Saved entries:

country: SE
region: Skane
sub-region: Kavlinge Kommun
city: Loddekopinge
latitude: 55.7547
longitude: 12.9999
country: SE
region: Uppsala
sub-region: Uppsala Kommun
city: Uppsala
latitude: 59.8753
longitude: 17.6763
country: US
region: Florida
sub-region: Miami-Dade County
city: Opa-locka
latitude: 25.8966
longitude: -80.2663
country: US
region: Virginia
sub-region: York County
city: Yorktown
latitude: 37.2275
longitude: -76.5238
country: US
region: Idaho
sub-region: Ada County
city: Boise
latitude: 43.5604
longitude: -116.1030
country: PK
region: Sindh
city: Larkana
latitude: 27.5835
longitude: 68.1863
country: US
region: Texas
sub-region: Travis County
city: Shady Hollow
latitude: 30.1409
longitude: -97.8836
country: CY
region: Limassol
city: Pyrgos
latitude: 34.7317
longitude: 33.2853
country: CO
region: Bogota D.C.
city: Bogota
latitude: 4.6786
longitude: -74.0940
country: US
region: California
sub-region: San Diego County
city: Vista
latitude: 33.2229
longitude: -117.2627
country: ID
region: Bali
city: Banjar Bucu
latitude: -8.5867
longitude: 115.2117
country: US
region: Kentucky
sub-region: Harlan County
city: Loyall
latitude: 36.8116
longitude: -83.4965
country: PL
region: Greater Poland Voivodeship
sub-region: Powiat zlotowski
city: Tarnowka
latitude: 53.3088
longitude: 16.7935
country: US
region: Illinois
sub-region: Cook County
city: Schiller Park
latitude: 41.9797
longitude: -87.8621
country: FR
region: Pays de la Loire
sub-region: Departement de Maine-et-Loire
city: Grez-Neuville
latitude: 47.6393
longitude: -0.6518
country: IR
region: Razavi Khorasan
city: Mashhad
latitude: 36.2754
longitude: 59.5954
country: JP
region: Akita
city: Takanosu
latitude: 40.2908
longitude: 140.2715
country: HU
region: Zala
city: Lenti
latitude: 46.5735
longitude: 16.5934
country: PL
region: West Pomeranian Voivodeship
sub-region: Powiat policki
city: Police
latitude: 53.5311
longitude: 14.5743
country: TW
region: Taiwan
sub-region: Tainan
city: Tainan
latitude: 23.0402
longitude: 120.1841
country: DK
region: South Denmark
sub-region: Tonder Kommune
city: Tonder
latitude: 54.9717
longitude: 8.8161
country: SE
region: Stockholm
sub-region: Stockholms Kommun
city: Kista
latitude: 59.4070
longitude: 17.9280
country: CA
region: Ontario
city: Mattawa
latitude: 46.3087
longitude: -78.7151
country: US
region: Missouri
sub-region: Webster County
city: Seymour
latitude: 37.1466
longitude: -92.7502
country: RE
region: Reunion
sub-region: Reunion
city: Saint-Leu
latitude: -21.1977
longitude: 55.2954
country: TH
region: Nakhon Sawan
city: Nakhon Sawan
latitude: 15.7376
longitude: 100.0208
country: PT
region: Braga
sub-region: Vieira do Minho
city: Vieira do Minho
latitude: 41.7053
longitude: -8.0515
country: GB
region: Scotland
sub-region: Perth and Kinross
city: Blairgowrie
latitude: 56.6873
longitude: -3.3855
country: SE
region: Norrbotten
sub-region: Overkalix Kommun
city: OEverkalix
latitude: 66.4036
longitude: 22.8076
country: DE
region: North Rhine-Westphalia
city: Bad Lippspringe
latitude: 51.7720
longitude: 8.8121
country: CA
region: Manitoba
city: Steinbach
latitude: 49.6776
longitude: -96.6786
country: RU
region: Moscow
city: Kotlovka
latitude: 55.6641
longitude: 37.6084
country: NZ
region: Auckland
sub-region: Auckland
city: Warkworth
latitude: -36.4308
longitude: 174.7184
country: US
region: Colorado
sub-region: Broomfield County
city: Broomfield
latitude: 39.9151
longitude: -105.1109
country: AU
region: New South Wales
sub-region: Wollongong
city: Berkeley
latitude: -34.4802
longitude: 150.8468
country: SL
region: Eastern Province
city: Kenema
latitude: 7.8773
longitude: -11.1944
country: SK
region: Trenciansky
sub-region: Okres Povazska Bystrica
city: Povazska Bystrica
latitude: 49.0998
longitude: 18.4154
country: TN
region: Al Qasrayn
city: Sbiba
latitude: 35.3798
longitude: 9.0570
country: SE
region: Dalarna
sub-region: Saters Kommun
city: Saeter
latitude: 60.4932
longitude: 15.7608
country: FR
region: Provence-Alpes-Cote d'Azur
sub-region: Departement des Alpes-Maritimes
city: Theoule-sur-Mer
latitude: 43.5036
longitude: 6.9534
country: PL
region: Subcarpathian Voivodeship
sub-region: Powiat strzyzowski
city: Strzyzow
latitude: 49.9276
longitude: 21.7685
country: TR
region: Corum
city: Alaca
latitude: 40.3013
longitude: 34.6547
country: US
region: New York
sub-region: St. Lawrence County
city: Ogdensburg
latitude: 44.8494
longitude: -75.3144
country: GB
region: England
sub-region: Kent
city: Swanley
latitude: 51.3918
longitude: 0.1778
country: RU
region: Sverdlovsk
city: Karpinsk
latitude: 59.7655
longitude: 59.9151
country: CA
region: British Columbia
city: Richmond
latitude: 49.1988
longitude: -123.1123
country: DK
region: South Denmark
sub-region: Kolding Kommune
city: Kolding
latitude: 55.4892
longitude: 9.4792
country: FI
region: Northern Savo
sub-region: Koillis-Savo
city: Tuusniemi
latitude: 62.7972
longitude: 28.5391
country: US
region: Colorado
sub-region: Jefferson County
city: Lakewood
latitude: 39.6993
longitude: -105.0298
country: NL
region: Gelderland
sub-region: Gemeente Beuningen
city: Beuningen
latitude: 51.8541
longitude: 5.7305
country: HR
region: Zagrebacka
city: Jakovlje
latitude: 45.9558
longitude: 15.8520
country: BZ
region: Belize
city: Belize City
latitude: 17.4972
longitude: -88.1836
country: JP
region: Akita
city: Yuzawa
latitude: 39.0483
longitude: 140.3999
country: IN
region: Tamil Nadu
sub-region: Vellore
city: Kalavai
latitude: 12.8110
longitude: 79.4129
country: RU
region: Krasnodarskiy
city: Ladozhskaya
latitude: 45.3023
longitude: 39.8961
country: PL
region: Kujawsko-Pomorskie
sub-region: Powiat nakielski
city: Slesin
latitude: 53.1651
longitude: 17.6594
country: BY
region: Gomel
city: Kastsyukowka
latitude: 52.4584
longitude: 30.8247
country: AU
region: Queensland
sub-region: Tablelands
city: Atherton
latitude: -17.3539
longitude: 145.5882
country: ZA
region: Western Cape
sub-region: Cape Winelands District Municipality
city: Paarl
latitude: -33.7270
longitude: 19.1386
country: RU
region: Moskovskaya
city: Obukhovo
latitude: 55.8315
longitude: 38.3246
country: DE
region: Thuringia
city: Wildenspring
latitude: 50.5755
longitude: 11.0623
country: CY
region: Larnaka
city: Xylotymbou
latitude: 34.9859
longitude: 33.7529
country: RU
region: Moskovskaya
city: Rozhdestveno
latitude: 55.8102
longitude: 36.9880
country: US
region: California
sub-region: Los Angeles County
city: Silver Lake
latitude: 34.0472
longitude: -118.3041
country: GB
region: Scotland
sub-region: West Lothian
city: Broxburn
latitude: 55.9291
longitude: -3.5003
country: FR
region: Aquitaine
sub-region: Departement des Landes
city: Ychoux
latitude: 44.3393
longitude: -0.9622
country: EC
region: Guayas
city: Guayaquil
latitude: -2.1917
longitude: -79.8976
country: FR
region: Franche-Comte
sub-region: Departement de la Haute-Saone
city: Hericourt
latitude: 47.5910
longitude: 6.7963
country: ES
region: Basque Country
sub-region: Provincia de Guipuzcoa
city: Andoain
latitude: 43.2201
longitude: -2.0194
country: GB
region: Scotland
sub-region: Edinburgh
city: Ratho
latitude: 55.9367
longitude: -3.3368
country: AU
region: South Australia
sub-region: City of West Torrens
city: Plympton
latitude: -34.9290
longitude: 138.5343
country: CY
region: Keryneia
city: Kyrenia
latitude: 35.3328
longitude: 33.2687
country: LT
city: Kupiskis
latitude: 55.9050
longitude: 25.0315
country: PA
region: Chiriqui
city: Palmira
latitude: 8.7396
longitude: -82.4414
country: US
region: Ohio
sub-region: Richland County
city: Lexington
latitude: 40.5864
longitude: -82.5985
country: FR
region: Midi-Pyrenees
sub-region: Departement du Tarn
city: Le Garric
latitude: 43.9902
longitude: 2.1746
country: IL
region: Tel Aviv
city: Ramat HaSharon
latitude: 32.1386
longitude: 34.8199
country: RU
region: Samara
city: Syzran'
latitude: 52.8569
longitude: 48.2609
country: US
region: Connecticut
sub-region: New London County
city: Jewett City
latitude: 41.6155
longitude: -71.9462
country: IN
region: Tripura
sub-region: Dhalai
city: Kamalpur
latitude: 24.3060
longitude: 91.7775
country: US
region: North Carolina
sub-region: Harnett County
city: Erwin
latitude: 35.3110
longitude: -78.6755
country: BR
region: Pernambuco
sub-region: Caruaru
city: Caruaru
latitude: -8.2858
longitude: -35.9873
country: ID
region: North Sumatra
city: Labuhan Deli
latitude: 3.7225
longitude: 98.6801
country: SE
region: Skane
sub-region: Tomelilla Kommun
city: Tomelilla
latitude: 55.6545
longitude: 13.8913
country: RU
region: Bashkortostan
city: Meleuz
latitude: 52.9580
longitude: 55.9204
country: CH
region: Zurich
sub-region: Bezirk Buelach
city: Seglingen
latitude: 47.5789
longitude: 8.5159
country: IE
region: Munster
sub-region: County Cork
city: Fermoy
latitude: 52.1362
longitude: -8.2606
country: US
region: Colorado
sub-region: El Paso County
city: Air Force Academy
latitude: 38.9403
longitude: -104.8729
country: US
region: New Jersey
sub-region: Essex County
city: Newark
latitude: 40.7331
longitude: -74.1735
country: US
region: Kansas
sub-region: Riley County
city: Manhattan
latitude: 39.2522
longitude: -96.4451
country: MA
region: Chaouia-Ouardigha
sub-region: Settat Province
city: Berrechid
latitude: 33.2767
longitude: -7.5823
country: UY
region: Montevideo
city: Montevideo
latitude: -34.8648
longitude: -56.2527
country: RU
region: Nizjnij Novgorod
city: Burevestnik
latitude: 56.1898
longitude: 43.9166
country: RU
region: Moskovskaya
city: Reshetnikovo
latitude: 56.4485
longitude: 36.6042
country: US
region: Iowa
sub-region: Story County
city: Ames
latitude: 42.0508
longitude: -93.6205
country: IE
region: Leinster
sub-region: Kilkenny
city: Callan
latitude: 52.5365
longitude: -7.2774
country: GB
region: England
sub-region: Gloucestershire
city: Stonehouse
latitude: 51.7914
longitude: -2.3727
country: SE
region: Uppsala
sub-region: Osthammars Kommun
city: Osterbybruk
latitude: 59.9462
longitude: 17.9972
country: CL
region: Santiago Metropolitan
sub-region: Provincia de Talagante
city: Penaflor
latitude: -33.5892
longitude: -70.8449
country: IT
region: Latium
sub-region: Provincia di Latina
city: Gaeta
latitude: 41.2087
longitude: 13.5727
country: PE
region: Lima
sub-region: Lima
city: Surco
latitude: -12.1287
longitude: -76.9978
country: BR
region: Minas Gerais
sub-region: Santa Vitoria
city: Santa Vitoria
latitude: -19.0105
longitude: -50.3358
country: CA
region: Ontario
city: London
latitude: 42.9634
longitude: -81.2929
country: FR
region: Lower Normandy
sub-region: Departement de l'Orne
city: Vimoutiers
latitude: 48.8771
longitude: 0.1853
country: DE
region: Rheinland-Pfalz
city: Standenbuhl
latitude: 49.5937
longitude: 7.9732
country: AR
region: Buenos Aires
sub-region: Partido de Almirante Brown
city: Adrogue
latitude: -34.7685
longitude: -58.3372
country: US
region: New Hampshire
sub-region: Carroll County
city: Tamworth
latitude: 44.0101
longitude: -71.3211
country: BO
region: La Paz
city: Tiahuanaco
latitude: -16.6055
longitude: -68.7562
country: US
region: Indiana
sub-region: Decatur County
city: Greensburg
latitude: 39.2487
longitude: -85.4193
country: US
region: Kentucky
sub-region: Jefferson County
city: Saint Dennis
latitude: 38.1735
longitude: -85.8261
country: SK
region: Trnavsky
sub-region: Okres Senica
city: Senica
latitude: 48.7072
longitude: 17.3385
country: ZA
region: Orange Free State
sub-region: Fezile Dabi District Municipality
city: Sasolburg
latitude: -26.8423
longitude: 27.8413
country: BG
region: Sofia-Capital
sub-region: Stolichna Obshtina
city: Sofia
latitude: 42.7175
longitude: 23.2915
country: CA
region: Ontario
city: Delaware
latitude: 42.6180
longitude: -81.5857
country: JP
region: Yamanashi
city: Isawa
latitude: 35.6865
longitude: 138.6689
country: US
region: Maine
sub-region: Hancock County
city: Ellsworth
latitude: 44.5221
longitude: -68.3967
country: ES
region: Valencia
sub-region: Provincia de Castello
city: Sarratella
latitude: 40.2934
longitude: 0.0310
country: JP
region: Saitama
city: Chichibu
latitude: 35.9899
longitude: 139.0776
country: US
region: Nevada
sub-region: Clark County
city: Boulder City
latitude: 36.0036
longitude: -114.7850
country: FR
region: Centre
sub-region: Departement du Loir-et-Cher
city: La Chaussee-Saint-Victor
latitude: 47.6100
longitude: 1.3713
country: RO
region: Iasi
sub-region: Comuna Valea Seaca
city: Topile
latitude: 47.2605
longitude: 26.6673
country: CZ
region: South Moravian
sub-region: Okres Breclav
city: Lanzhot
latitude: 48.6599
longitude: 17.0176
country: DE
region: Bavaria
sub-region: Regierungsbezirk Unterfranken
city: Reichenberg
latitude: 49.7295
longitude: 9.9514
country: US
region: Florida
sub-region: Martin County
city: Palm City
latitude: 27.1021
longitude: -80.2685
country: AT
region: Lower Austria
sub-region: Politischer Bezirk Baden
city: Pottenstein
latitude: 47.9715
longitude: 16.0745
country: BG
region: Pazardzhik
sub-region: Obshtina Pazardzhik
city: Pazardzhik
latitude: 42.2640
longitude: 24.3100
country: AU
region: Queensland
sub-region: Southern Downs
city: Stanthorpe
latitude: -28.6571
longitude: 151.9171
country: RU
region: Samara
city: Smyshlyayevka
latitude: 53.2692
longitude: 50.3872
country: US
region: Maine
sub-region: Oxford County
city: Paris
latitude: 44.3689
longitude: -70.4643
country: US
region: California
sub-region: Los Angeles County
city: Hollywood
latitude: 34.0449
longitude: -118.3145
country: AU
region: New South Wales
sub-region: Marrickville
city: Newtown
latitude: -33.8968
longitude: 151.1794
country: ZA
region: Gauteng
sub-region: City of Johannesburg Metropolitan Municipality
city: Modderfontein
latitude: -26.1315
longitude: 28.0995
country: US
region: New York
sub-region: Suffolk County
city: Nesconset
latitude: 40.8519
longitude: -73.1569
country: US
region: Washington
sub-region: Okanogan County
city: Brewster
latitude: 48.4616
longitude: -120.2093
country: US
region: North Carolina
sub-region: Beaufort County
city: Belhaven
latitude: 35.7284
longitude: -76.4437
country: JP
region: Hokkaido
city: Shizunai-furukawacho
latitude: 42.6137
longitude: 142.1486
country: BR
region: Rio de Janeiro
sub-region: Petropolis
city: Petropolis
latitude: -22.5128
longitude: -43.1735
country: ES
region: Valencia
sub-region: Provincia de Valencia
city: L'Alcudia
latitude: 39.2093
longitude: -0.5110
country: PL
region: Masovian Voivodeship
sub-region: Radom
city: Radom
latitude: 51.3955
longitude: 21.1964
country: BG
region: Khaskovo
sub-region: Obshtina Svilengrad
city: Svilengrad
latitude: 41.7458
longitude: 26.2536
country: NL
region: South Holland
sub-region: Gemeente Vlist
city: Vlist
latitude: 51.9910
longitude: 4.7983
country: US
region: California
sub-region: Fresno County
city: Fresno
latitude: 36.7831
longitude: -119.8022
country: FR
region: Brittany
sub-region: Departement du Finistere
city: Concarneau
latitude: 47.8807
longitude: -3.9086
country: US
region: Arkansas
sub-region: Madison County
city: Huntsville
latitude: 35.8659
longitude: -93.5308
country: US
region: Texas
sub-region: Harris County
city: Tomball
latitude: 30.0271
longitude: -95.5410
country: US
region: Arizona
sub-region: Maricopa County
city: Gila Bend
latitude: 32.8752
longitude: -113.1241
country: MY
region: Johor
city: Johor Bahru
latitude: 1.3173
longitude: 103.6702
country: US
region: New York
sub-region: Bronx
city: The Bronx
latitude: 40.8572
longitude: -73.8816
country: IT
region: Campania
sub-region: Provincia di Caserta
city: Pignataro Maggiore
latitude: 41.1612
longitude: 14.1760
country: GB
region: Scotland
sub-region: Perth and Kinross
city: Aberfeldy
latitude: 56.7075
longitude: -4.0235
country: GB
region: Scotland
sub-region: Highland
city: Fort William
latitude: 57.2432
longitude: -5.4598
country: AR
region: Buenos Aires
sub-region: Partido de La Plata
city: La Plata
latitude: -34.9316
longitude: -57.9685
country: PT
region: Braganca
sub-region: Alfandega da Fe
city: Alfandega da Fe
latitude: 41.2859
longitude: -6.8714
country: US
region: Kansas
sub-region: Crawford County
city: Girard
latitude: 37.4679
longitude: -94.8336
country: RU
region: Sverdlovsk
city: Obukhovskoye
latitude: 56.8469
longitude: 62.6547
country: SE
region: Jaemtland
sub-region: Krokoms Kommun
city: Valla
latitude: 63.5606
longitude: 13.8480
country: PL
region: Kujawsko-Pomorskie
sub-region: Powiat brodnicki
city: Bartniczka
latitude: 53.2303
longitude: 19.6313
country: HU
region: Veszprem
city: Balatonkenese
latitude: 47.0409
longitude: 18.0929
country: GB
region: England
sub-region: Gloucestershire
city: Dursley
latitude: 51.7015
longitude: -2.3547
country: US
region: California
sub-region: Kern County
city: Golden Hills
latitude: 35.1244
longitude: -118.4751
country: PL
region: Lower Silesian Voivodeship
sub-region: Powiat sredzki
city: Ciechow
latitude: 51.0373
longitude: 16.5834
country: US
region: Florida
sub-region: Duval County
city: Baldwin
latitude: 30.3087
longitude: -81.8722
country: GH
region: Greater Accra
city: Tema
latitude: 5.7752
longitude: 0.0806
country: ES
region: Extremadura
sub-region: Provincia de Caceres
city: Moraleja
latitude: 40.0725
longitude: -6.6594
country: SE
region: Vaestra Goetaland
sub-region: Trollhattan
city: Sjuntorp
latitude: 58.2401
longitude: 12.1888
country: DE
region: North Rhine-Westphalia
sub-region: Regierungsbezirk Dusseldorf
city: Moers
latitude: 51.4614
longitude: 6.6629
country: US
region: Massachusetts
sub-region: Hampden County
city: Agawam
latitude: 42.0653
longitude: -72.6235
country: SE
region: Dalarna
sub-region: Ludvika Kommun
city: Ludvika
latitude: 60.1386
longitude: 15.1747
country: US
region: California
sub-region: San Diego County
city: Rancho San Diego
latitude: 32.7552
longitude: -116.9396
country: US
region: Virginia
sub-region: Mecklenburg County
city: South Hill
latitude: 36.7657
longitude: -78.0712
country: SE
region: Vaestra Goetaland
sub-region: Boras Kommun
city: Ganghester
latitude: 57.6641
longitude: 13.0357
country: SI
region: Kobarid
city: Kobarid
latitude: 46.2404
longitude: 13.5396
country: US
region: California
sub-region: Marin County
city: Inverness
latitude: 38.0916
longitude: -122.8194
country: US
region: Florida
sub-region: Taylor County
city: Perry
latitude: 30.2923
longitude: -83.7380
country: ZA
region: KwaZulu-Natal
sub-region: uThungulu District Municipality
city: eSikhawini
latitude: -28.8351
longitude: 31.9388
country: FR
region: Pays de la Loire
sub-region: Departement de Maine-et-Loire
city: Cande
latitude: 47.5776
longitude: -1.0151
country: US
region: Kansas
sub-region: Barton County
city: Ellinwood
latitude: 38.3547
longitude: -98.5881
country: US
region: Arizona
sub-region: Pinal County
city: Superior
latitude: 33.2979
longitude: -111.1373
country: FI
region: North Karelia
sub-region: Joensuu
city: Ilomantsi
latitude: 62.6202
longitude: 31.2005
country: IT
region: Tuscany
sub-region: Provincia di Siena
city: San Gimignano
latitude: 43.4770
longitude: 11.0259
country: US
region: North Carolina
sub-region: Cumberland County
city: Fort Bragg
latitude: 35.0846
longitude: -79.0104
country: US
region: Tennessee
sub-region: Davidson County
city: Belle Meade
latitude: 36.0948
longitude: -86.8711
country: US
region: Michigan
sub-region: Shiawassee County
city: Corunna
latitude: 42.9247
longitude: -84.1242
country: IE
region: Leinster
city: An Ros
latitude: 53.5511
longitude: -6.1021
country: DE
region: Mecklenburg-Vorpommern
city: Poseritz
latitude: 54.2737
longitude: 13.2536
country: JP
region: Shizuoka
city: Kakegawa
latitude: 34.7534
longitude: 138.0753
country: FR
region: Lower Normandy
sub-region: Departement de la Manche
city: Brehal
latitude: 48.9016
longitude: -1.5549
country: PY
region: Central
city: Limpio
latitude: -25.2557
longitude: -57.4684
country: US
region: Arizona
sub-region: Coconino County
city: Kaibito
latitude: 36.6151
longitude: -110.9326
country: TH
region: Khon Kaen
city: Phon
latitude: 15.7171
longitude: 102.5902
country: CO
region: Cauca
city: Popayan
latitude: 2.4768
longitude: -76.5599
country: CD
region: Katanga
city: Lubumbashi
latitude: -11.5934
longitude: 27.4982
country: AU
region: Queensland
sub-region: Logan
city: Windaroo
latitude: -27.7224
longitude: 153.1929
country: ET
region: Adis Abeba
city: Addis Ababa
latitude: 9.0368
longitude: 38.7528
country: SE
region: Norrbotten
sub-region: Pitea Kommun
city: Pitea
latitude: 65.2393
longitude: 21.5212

To do: Present the lines as a Markdown table with the columns Row and Line, starting with the line that contains "latitude: 37.2275" and going on through the line that contains "region: Limassol", and leave out any blank lines.

Answer below:
| Row | Line |
|---|---|
| 1 | latitude: 37.2275 |
| 2 | longitude: -76.5238 |
| 3 | country: US |
| 4 | region: Idaho |
| 5 | sub-region: Ada County |
| 6 | city: Boise |
| 7 | latitude: 43.5604 |
| 8 | longitude: -116.1030 |
| 9 | country: PK |
| 10 | region: Sindh |
| 11 | city: Larkana |
| 12 | latitude: 27.5835 |
| 13 | longitude: 68.1863 |
| 14 | country: US |
| 15 | region: Texas |
| 16 | sub-region: Travis County |
| 17 | city: Shady Hollow |
| 18 | latitude: 30.1409 |
| 19 | longitude: -97.8836 |
| 20 | country: CY |
| 21 | region: Limassol |